» **EXERCISE GOAL**
Make your reply a word-for-word repeat of the records.

» **RECORDS FOR PROCESSING**
◇ ◇ ◇ ◇ ◇

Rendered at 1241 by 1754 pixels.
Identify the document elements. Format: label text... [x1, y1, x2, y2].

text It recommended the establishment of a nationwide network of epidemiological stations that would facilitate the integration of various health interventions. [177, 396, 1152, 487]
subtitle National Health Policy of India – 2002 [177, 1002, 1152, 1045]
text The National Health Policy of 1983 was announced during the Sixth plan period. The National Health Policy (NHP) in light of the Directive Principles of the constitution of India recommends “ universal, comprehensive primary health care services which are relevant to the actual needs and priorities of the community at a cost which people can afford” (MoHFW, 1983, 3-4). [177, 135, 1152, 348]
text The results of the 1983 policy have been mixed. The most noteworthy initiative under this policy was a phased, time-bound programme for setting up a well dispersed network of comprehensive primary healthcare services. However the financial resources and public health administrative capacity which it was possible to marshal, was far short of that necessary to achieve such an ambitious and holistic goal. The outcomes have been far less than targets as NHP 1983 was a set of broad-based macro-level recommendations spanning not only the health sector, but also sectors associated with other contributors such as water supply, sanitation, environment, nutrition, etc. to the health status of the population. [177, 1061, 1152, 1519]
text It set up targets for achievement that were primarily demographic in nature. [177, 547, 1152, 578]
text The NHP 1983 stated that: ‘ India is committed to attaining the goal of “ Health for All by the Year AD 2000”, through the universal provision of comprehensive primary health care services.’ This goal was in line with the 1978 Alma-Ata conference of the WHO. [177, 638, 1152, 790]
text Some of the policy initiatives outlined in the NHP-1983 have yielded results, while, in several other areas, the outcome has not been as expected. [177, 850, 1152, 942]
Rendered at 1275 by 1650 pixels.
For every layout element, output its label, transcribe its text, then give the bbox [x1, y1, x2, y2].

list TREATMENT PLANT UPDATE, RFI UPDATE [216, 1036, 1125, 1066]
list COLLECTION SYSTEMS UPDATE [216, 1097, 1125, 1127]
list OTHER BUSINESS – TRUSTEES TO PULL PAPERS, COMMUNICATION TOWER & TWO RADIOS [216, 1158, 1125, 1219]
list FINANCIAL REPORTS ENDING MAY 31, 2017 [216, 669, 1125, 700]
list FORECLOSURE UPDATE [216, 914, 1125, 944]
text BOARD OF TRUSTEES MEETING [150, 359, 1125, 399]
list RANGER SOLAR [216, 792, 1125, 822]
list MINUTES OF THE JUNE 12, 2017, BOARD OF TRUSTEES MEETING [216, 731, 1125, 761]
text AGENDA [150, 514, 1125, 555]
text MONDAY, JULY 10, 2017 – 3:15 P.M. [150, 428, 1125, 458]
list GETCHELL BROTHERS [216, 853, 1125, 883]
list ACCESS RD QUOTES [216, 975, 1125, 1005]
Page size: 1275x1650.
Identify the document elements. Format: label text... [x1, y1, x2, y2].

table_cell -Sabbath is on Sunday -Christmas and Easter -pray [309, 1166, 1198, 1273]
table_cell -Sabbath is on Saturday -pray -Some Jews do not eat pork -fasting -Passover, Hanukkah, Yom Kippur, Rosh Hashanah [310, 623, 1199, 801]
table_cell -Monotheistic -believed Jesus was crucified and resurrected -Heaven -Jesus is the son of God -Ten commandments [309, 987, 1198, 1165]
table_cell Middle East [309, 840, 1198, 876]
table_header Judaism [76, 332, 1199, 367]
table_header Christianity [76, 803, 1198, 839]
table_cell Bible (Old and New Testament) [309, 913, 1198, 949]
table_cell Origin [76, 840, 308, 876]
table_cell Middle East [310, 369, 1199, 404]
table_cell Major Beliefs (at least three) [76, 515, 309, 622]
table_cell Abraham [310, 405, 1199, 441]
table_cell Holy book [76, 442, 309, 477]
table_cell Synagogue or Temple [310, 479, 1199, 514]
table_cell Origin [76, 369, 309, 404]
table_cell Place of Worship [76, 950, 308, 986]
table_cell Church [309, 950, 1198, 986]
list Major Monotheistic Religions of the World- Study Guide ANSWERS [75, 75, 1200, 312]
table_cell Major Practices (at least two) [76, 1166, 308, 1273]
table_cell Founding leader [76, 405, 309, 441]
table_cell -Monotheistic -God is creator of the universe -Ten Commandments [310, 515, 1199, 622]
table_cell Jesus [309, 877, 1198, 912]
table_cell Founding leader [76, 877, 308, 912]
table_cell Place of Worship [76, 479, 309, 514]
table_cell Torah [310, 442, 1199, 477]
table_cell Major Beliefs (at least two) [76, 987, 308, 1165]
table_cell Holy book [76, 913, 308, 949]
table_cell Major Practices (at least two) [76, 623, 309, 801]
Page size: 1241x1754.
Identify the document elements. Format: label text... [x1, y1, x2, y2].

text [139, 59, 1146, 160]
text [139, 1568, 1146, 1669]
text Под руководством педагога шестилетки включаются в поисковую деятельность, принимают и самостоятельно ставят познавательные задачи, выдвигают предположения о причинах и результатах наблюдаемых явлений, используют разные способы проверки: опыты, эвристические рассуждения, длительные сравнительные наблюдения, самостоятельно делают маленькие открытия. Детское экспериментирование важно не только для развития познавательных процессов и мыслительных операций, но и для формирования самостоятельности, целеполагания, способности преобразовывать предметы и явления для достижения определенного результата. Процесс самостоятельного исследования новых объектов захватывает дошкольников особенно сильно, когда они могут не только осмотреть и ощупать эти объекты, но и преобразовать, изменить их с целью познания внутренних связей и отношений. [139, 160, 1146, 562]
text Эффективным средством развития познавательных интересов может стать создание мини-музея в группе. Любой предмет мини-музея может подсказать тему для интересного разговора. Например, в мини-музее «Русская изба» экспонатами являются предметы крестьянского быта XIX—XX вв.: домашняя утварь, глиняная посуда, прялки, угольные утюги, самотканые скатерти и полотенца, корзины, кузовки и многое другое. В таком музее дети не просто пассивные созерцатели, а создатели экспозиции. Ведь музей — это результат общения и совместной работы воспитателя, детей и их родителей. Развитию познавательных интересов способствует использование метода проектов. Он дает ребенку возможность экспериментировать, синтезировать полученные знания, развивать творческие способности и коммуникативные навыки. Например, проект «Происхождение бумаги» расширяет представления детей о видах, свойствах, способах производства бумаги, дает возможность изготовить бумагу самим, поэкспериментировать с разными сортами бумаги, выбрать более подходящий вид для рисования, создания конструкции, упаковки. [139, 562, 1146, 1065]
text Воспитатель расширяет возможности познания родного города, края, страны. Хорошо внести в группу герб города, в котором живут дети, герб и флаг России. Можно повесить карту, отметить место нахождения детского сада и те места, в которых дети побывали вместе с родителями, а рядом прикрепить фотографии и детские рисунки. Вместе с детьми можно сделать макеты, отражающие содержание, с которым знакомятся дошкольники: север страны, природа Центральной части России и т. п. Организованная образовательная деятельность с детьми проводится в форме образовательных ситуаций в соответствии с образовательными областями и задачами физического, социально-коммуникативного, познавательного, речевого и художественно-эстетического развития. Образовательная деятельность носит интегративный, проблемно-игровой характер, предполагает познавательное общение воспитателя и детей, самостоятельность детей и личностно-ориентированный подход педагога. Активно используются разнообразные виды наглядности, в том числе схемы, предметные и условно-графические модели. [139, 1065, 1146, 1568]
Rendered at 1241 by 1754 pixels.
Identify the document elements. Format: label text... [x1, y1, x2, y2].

◇ ◇ ◇ ◇ ◇

» **ANSWER SECTION**
Rendered at 1241 by 1754 pixels.
Identify the document elements. Format: label text... [x1, y1, x2, y2].

text It recommended the establishment of a nationwide network of epidemiological stations that would facilitate the integration of various health interventions. [177, 396, 1152, 487]
subtitle National Health Policy of India – 2002 [177, 1002, 1152, 1045]
text The National Health Policy of 1983 was announced during the Sixth plan period. The National Health Policy (NHP) in light of the Directive Principles of the constitution of India recommends “ universal, comprehensive primary health care services which are relevant to the actual needs and priorities of the community at a cost which people can afford” (MoHFW, 1983, 3-4). [177, 135, 1152, 348]
text The results of the 1983 policy have been mixed. The most noteworthy initiative under this policy was a phased, time-bound programme for setting up a well dispersed network of comprehensive primary healthcare services. However the financial resources and public health administrative capacity which it was possible to marshal, was far short of that necessary to achieve such an ambitious and holistic goal. The outcomes have been far less than targets as NHP 1983 was a set of broad-based macro-level recommendations spanning not only the health sector, but also sectors associated with other contributors such as water supply, sanitation, environment, nutrition, etc. to the health status of the population. [177, 1061, 1152, 1519]
text It set up targets for achievement that were primarily demographic in nature. [177, 547, 1152, 578]
text The NHP 1983 stated that: ‘ India is committed to attaining the goal of “ Health for All by the Year AD 2000”, through the universal provision of comprehensive primary health care services.’ This goal was in line with the 1978 Alma-Ata conference of the WHO. [177, 638, 1152, 790]
text Some of the policy initiatives outlined in the NHP-1983 have yielded results, while, in several other areas, the outcome has not been as expected. [177, 850, 1152, 942]
Rendered at 1275 by 1650 pixels.
For every layout element, output its label, transcribe its text, then give the bbox [x1, y1, x2, y2].

list TREATMENT PLANT UPDATE, RFI UPDATE [216, 1036, 1125, 1066]
list COLLECTION SYSTEMS UPDATE [216, 1097, 1125, 1127]
list OTHER BUSINESS – TRUSTEES TO PULL PAPERS, COMMUNICATION TOWER & TWO RADIOS [216, 1158, 1125, 1219]
list FINANCIAL REPORTS ENDING MAY 31, 2017 [216, 669, 1125, 700]
list FORECLOSURE UPDATE [216, 914, 1125, 944]
text BOARD OF TRUSTEES MEETING [150, 359, 1125, 399]
list RANGER SOLAR [216, 792, 1125, 822]
list MINUTES OF THE JUNE 12, 2017, BOARD OF TRUSTEES MEETING [216, 731, 1125, 761]
text AGENDA [150, 514, 1125, 555]
text MONDAY, JULY 10, 2017 – 3:15 P.M. [150, 428, 1125, 458]
list GETCHELL BROTHERS [216, 853, 1125, 883]
list ACCESS RD QUOTES [216, 975, 1125, 1005]
Page size: 1275x1650.
Identify the document elements. Format: label text... [x1, y1, x2, y2].

table_cell -Sabbath is on Sunday -Christmas and Easter -pray [309, 1166, 1198, 1273]
table_cell -Sabbath is on Saturday -pray -Some Jews do not eat pork -fasting -Passover, Hanukkah, Yom Kippur, Rosh Hashanah [310, 623, 1199, 801]
table_cell -Monotheistic -believed Jesus was crucified and resurrected -Heaven -Jesus is the son of God -Ten commandments [309, 987, 1198, 1165]
table_cell Middle East [309, 840, 1198, 876]
table_header Judaism [76, 332, 1199, 367]
table_header Christianity [76, 803, 1198, 839]
table_cell Bible (Old and New Testament) [309, 913, 1198, 949]
table_cell Origin [76, 840, 308, 876]
table_cell Middle East [310, 369, 1199, 404]
table_cell Major Beliefs (at least three) [76, 515, 309, 622]
table_cell Abraham [310, 405, 1199, 441]
table_cell Holy book [76, 442, 309, 477]
table_cell Synagogue or Temple [310, 479, 1199, 514]
table_cell Origin [76, 369, 309, 404]
table_cell Place of Worship [76, 950, 308, 986]
table_cell Church [309, 950, 1198, 986]
list Major Monotheistic Religions of the World- Study Guide ANSWERS [75, 75, 1200, 312]
table_cell Major Practices (at least two) [76, 1166, 308, 1273]
table_cell Founding leader [76, 405, 309, 441]
table_cell -Monotheistic -God is creator of the universe -Ten Commandments [310, 515, 1199, 622]
table_cell Jesus [309, 877, 1198, 912]
table_cell Founding leader [76, 877, 308, 912]
table_cell Place of Worship [76, 479, 309, 514]
table_cell Torah [310, 442, 1199, 477]
table_cell Major Beliefs (at least two) [76, 987, 308, 1165]
table_cell Holy book [76, 913, 308, 949]
table_cell Major Practices (at least two) [76, 623, 309, 801]
Page size: 1241x1754.
Identify the document elements. Format: label text... [x1, y1, x2, y2].

text [139, 59, 1146, 160]
text [139, 1568, 1146, 1669]
text Под руководством педагога шестилетки включаются в поисковую деятельность, принимают и самостоятельно ставят познавательные задачи, выдвигают предположения о причинах и результатах наблюдаемых явлений, используют разные способы проверки: опыты, эвристические рассуждения, длительные сравнительные наблюдения, самостоятельно делают маленькие открытия. Детское экспериментирование важно не только для развития познавательных процессов и мыслительных операций, но и для формирования самостоятельности, целеполагания, способности преобразовывать предметы и явления для достижения определенного результата. Процесс самостоятельного исследования новых объектов захватывает дошкольников особенно сильно, когда они могут не только осмотреть и ощупать эти объекты, но и преобразовать, изменить их с целью познания внутренних связей и отношений. [139, 160, 1146, 562]
text Эффективным средством развития познавательных интересов может стать создание мини-музея в группе. Любой предмет мини-музея может подсказать тему для интересного разговора. Например, в мини-музее «Русская изба» экспонатами являются предметы крестьянского быта XIX—XX вв.: домашняя утварь, глиняная посуда, прялки, угольные утюги, самотканые скатерти и полотенца, корзины, кузовки и многое другое. В таком музее дети не просто пассивные созерцатели, а создатели экспозиции. Ведь музей — это результат общения и совместной работы воспитателя, детей и их родителей. Развитию познавательных интересов способствует использование метода проектов. Он дает ребенку возможность экспериментировать, синтезировать полученные знания, развивать творческие способности и коммуникативные навыки. Например, проект «Происхождение бумаги» расширяет представления детей о видах, свойствах, способах производства бумаги, дает возможность изготовить бумагу самим, поэкспериментировать с разными сортами бумаги, выбрать более подходящий вид для рисования, создания конструкции, упаковки. [139, 562, 1146, 1065]
text Воспитатель расширяет возможности познания родного города, края, страны. Хорошо внести в группу герб города, в котором живут дети, герб и флаг России. Можно повесить карту, отметить место нахождения детского сада и те места, в которых дети побывали вместе с родителями, а рядом прикрепить фотографии и детские рисунки. Вместе с детьми можно сделать макеты, отражающие содержание, с которым знакомятся дошкольники: север страны, природа Центральной части России и т. п. Организованная образовательная деятельность с детьми проводится в форме образовательных ситуаций в соответствии с образовательными областями и задачами физического, социально-коммуникативного, познавательного, речевого и художественно-эстетического развития. Образовательная деятельность носит интегративный, проблемно-игровой характер, предполагает познавательное общение воспитателя и детей, самостоятельность детей и личностно-ориентированный подход педагога. Активно используются разнообразные виды наглядности, в том числе схемы, предметные и условно-графические модели. [139, 1065, 1146, 1568]
Rendered at 1241 by 1754 pixels.
Identify the document elements. Format: label text... [x1, y1, x2, y2].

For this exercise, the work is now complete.